## DESCRIPTION OF THE TASK
Return all entries verbatim; skip any pictures.
---------- EXERCISE MATERIALS
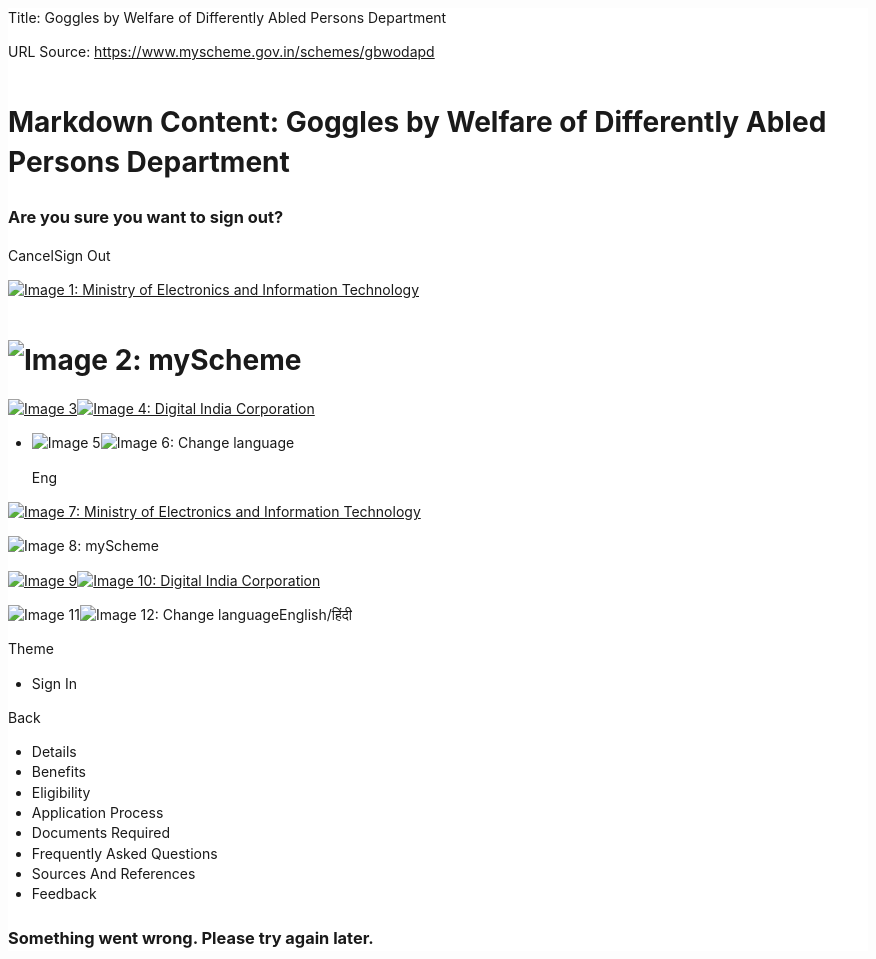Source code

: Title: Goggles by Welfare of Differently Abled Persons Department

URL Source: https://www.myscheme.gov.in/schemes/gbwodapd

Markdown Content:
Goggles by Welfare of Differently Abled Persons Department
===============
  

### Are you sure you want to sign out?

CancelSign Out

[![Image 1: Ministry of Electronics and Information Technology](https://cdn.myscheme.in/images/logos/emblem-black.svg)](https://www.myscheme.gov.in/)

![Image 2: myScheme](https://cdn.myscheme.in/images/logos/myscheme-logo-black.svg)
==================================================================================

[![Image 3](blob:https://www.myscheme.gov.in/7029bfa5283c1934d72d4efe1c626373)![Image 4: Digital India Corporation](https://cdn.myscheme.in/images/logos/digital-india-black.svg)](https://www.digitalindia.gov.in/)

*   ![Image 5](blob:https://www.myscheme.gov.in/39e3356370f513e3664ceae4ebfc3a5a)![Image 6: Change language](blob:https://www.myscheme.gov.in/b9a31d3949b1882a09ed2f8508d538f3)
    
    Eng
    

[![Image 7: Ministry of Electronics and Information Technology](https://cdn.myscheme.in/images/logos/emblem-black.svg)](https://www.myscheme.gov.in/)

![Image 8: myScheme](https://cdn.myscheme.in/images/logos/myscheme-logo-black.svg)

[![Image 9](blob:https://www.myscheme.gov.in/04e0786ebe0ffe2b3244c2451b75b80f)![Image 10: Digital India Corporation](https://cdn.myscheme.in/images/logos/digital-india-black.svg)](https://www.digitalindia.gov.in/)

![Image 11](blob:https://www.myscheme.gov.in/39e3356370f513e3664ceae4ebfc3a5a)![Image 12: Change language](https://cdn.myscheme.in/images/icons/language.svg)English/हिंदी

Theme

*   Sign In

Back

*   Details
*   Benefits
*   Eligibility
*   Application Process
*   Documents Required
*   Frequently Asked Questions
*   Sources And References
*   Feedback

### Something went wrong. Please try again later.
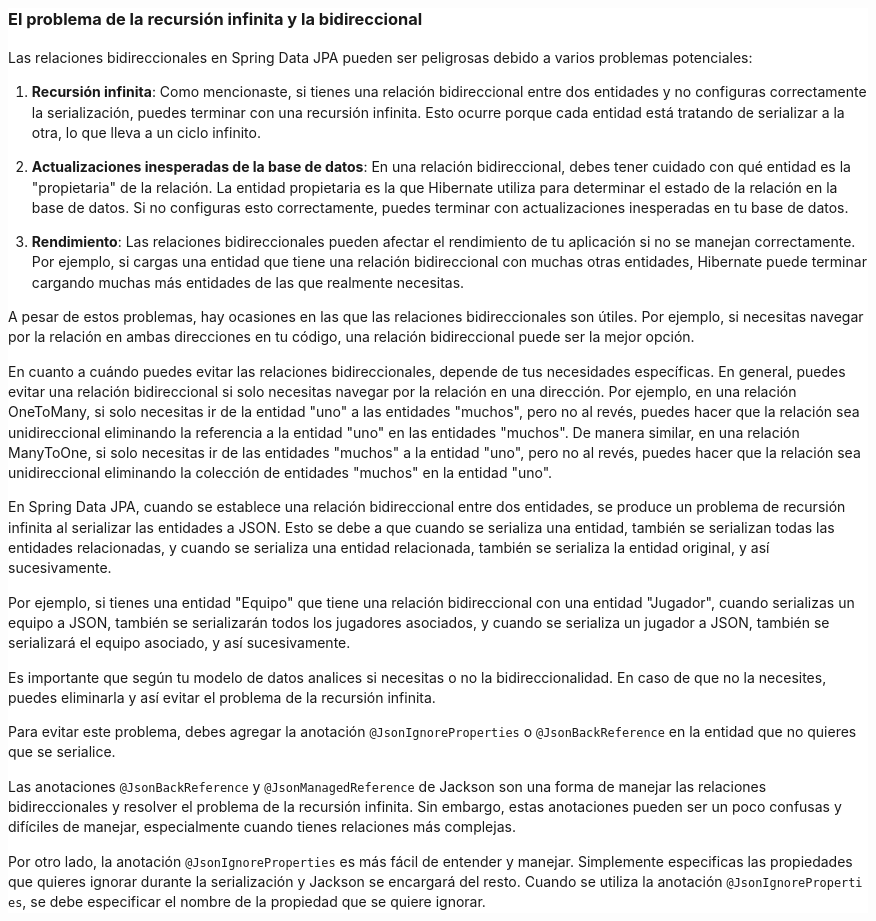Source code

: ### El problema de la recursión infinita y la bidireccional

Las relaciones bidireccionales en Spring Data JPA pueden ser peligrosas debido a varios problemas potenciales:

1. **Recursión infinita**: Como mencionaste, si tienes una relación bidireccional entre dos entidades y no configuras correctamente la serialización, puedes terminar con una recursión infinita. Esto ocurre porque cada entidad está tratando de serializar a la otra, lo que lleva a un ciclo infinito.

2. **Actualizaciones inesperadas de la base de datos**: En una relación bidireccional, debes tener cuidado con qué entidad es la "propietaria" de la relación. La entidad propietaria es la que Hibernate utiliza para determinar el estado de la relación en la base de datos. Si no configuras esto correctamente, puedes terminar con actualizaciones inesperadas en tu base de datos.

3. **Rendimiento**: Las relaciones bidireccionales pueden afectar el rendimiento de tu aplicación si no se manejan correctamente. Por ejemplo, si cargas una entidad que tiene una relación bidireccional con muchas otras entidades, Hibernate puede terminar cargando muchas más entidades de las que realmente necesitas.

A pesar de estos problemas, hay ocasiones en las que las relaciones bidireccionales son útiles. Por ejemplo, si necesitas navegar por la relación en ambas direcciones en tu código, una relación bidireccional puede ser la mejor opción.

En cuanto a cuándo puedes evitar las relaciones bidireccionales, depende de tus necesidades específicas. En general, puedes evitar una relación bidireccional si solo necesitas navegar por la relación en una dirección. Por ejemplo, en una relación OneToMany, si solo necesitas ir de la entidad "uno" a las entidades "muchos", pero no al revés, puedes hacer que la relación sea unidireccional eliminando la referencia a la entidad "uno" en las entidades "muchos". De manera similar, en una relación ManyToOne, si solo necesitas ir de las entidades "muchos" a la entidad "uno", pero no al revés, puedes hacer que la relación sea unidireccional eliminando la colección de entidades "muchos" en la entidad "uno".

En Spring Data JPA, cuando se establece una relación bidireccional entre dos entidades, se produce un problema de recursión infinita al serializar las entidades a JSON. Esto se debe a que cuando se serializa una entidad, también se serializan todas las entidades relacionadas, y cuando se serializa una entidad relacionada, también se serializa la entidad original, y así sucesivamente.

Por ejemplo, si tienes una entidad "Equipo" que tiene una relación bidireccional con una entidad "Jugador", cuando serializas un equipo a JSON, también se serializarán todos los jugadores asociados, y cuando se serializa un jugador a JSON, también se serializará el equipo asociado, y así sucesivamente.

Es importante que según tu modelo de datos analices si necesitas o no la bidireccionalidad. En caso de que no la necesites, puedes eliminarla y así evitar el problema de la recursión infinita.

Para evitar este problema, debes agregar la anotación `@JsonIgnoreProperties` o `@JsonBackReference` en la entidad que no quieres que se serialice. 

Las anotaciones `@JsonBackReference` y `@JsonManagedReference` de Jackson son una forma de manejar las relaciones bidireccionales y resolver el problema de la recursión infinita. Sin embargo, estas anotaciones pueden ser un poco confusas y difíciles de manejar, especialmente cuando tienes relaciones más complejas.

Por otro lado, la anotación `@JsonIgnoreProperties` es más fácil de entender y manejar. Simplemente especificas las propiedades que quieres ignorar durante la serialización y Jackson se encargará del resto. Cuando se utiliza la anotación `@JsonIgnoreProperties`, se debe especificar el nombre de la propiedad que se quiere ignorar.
--------------------
## ANSWER BELOW
Source code

: Title: Goggles by Welfare of Differently Abled Persons Department

URL Source: https://www.myscheme.gov.in/schemes/gbwodapd

Markdown Content:
Goggles by Welfare of Differently Abled Persons Department
===============
  

### Are you sure you want to sign out?

CancelSign Out

[![Image 1: Ministry of Electronics and Information Technology](https://cdn.myscheme.in/images/logos/emblem-black.svg)](https://www.myscheme.gov.in/)

![Image 2: myScheme](https://cdn.myscheme.in/images/logos/myscheme-logo-black.svg)
==================================================================================

[![Image 3](blob:https://www.myscheme.gov.in/7029bfa5283c1934d72d4efe1c626373)![Image 4: Digital India Corporation](https://cdn.myscheme.in/images/logos/digital-india-black.svg)](https://www.digitalindia.gov.in/)

*   ![Image 5](blob:https://www.myscheme.gov.in/39e3356370f513e3664ceae4ebfc3a5a)![Image 6: Change language](blob:https://www.myscheme.gov.in/b9a31d3949b1882a09ed2f8508d538f3)
    
    Eng
    

[![Image 7: Ministry of Electronics and Information Technology](https://cdn.myscheme.in/images/logos/emblem-black.svg)](https://www.myscheme.gov.in/)

![Image 8: myScheme](https://cdn.myscheme.in/images/logos/myscheme-logo-black.svg)

[![Image 9](blob:https://www.myscheme.gov.in/04e0786ebe0ffe2b3244c2451b75b80f)![Image 10: Digital India Corporation](https://cdn.myscheme.in/images/logos/digital-india-black.svg)](https://www.digitalindia.gov.in/)

![Image 11](blob:https://www.myscheme.gov.in/39e3356370f513e3664ceae4ebfc3a5a)![Image 12: Change language](https://cdn.myscheme.in/images/icons/language.svg)English/हिंदी

Theme

*   Sign In

Back

*   Details
*   Benefits
*   Eligibility
*   Application Process
*   Documents Required
*   Frequently Asked Questions
*   Sources And References
*   Feedback

### Something went wrong. Please try again later.
Source code

: ### El problema de la recursión infinita y la bidireccional

Las relaciones bidireccionales en Spring Data JPA pueden ser peligrosas debido a varios problemas potenciales:

1. **Recursión infinita**: Como mencionaste, si tienes una relación bidireccional entre dos entidades y no configuras correctamente la serialización, puedes terminar con una recursión infinita. Esto ocurre porque cada entidad está tratando de serializar a la otra, lo que lleva a un ciclo infinito.

2. **Actualizaciones inesperadas de la base de datos**: En una relación bidireccional, debes tener cuidado con qué entidad es la "propietaria" de la relación. La entidad propietaria es la que Hibernate utiliza para determinar el estado de la relación en la base de datos. Si no configuras esto correctamente, puedes terminar con actualizaciones inesperadas en tu base de datos.

3. **Rendimiento**: Las relaciones bidireccionales pueden afectar el rendimiento de tu aplicación si no se manejan correctamente. Por ejemplo, si cargas una entidad que tiene una relación bidireccional con muchas otras entidades, Hibernate puede terminar cargando muchas más entidades de las que realmente necesitas.

A pesar de estos problemas, hay ocasiones en las que las relaciones bidireccionales son útiles. Por ejemplo, si necesitas navegar por la relación en ambas direcciones en tu código, una relación bidireccional puede ser la mejor opción.

En cuanto a cuándo puedes evitar las relaciones bidireccionales, depende de tus necesidades específicas. En general, puedes evitar una relación bidireccional si solo necesitas navegar por la relación en una dirección. Por ejemplo, en una relación OneToMany, si solo necesitas ir de la entidad "uno" a las entidades "muchos", pero no al revés, puedes hacer que la relación sea unidireccional eliminando la referencia a la entidad "uno" en las entidades "muchos". De manera similar, en una relación ManyToOne, si solo necesitas ir de las entidades "muchos" a la entidad "uno", pero no al revés, puedes hacer que la relación sea unidireccional eliminando la colección de entidades "muchos" en la entidad "uno".

En Spring Data JPA, cuando se establece una relación bidireccional entre dos entidades, se produce un problema de recursión infinita al serializar las entidades a JSON. Esto se debe a que cuando se serializa una entidad, también se serializan todas las entidades relacionadas, y cuando se serializa una entidad relacionada, también se serializa la entidad original, y así sucesivamente.

Por ejemplo, si tienes una entidad "Equipo" que tiene una relación bidireccional con una entidad "Jugador", cuando serializas un equipo a JSON, también se serializarán todos los jugadores asociados, y cuando se serializa un jugador a JSON, también se serializará el equipo asociado, y así sucesivamente.

Es importante que según tu modelo de datos analices si necesitas o no la bidireccionalidad. En caso de que no la necesites, puedes eliminarla y así evitar el problema de la recursión infinita.

Para evitar este problema, debes agregar la anotación `@JsonIgnoreProperties` o `@JsonBackReference` en la entidad que no quieres que se serialice. 

Las anotaciones `@JsonBackReference` y `@JsonManagedReference` de Jackson son una forma de manejar las relaciones bidireccionales y resolver el problema de la recursión infinita. Sin embargo, estas anotaciones pueden ser un poco confusas y difíciles de manejar, especialmente cuando tienes relaciones más complejas.

Por otro lado, la anotación `@JsonIgnoreProperties` es más fácil de entender y manejar. Simplemente especificas las propiedades que quieres ignorar durante la serialización y Jackson se encargará del resto. Cuando se utiliza la anotación `@JsonIgnoreProperties`, se debe especificar el nombre de la propiedad que se quiere ignorar.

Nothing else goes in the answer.